Free and Open to the Public
Lecture by Anand Vivek Taneja (Vanderbilt University). Sponsored by the Department of Religious Studies and co-sponsored by the Center for South Asia. Part of the lecture series “The Presence of the Past,” organized by Audrey Truschke for the Center for South Asia. Free and open to the public.
This lecture uses oral history accounts, popular Urdu theological literature, and files from the Record Room of the ASI to bring together two parallel tracks; the growing presence of the jinn in post-Partition Delhi and the institutionalized amnesia of the official archives concerning everything prior to Partition and Independence in 1947. I show how the jinn are increasingly present in the blank spaces of the map, where the plans of the bureaucracy, the verdicts of the judiciary and the illegibility of the post-Partition Indian state attempt vast erasures of the city’s Muslim landscapes, and how jinnealogy, the supersession of human chains of memory by the long lives of the jinn, challenges the magical amnesia of the state by allowing for other temporalities and modes of witnessing against the empty, homogenous time of the post-colonial bureaucratic present.

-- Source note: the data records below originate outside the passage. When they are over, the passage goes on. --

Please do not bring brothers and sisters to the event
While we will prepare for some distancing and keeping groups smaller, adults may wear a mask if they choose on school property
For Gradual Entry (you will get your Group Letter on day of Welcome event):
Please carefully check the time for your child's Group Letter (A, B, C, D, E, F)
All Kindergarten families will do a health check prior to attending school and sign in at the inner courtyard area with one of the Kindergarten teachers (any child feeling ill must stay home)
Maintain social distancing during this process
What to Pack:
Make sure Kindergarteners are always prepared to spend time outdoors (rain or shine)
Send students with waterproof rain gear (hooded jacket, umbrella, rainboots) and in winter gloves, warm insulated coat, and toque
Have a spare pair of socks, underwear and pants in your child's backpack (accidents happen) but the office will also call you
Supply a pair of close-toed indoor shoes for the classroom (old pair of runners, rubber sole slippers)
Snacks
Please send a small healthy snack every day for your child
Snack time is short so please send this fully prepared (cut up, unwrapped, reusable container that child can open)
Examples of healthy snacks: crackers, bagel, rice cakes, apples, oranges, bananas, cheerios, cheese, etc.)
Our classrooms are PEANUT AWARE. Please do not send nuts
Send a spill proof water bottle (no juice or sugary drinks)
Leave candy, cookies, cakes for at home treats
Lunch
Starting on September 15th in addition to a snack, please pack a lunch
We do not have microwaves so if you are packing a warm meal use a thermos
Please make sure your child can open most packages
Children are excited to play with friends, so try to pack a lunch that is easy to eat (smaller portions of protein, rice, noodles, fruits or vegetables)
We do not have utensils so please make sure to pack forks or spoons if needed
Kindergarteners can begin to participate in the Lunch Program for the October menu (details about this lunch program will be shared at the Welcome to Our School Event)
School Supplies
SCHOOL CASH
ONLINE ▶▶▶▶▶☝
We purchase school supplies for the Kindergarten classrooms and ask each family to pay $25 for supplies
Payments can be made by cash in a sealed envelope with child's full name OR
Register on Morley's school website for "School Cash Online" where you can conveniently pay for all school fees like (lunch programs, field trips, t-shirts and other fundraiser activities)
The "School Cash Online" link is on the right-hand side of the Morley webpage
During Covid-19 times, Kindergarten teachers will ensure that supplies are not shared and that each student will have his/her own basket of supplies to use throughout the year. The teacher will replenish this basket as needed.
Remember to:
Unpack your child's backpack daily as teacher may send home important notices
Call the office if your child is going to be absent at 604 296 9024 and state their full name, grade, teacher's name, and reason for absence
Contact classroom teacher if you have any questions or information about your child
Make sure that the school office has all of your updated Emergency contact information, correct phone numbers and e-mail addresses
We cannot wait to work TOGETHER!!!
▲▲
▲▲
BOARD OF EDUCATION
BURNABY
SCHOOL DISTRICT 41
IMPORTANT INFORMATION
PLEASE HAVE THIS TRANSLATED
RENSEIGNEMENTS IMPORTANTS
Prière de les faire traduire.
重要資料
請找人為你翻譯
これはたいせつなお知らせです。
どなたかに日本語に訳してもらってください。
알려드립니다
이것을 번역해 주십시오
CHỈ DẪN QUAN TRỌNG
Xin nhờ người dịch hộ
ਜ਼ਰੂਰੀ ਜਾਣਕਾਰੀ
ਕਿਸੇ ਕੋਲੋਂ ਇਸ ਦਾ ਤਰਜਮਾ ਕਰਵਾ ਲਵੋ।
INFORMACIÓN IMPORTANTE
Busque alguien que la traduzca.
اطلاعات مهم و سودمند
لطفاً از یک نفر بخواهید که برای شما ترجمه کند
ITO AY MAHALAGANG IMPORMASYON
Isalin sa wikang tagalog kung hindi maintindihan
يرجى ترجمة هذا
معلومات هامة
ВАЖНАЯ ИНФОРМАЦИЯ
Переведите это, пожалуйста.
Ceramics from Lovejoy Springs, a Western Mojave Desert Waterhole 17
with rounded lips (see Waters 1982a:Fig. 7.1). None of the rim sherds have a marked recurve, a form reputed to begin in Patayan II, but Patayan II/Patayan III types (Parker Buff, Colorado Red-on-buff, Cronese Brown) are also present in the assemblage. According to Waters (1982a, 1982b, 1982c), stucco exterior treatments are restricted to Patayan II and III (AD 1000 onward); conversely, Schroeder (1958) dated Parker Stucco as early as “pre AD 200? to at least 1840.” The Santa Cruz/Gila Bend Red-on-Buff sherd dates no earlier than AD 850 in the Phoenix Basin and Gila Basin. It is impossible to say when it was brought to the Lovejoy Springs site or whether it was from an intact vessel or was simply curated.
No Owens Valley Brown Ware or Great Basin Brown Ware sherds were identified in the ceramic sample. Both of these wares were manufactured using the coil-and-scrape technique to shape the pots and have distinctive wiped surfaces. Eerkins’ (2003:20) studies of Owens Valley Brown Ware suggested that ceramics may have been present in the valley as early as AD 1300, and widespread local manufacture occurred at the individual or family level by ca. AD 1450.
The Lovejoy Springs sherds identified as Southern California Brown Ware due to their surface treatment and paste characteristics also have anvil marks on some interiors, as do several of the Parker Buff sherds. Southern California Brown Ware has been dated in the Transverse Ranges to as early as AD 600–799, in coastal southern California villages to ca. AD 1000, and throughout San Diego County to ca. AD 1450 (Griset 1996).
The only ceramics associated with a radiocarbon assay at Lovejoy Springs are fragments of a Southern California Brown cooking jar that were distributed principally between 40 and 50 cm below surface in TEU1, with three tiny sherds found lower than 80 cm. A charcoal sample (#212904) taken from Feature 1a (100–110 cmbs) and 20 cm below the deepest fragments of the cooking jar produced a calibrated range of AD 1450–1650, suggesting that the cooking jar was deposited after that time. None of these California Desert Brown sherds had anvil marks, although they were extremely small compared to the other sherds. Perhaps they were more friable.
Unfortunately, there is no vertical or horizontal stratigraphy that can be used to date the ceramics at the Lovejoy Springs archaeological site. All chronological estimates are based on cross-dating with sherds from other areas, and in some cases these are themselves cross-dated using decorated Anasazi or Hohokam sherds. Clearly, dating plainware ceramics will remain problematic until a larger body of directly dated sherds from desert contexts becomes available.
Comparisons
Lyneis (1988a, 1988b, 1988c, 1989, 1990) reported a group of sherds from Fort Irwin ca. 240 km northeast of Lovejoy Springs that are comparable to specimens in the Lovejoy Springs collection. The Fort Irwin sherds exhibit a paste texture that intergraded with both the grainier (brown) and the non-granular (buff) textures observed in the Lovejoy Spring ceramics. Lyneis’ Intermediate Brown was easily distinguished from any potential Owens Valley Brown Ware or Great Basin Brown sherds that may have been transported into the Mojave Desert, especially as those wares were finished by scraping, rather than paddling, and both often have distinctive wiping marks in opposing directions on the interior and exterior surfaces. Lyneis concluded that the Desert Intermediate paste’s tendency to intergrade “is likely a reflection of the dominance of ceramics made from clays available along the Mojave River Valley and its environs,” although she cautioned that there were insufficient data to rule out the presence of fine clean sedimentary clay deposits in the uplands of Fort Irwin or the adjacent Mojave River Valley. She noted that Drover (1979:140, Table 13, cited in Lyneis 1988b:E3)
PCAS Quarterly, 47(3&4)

Anand Vivek Taneja is Assistant Professor of Religious Studies and Anthropology at Vanderbilt University in Nashville, Tennessee. His research and teaching interests include the anthropology of religion, historical and contemporary Islam and inter-faith relations in South Asia, everyday life and post-colonial urbanism, Urdu literature, and Bombay cinema. His peer-reviewed articles have been published in the Indian Economic and Social History Review, HAU: Journal of Ethnographic Theory, and Comparative Studies of South Asia, Africa and the Middle East. He is currently working on a book on time, Islam, and enchantment in the medieval ruins of Delhi.